Ah – another one – the light blue title page featuring the reflexes of the sunlight tries to attract the attention of the reader. “Who is Allah?” – asks the white font. Let’s see. As I read all five columns of the leaflets, the image of a magnificent, peaceful, truth-loving God emerges, which is almost indistinguishable from what I was taught about Christianity. One of the sections, entitled “What does Allah look like” (sic!) speaks about the lack of any need to picture Him and concludes that the exact details are known “to Allah alone”. Then I read about God as “all-knowing Creator”. Seems familiar. Just a few months ago I read the 800-pages long masterpiece of Toynbee, who claimed Islam merged some tenets of Judaism and early Christianity (monophysitism). There must be serious amount of truth in this statement…

Suddenly, a kind boy in a fluorescent cloth approaches me. On my uttering I am interested in their culture he disappears behind the paper wall featuring Islamic exhibition just to return with a bag filled with reading materials and… a copy of Quran. He then adds that – should I be interested – their fair is also present near the tube station, where the suicide bombings took place some time ago. They also offer Quran for free in that place – to show the TRUE and not the WICKED face of their religion. Why not to place another Holy Book on my bedside table? I thankfully accept the gift.

Data extract:
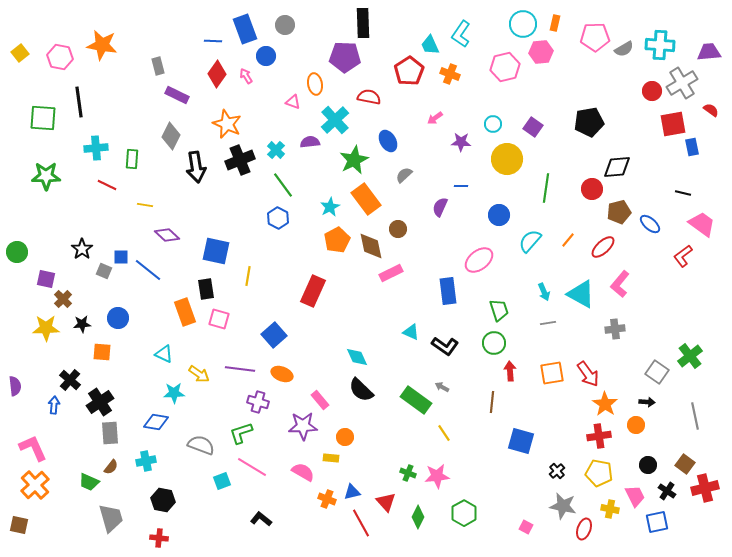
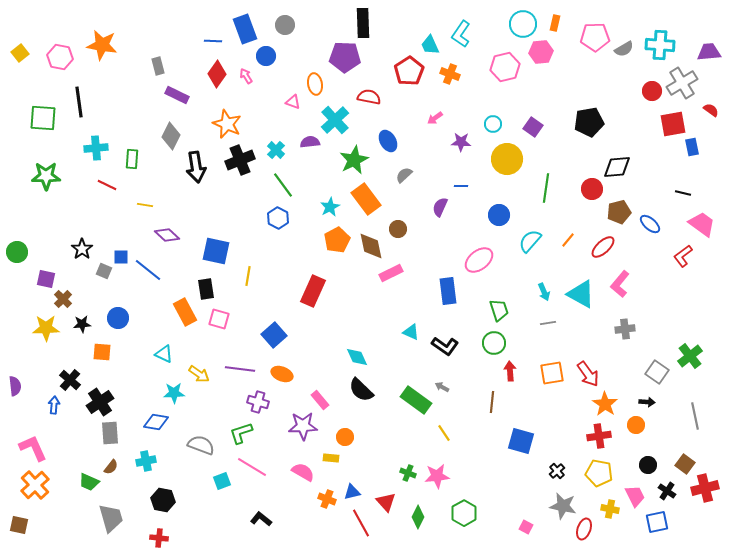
orange rectangle at (185, 312): rotated 8 degrees counterclockwise
gray cross at (615, 329): moved 10 px right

Exercise tasks:
- a) List every phrase that appears inside quotation marks in the text about the Islamic leaflets.
- b) Retype the part of the text about the Islamic leaflets between "Suddenly, a kind" and "accept the gift.", inclusive.

Answers given:
- a)
"Who is Allah?"
"What does Allah look like"
"to Allah alone"
"all-knowing Creator"

- b)
Suddenly, a kind boy in a fluorescent cloth approaches me. On my uttering I am interested in their culture he disappears behind the paper wall featuring Islamic exhibition just to return with a bag filled with reading materials and… a copy of Quran. He then adds that – should I be interested – their fair is also present near the tube station, where the suicide bombings took place some time ago. They also offer Quran for free in that place – to show the TRUE and not the WICKED face of their religion. Why not to place another Holy Book on my bedside table? I thankfully accept the gift.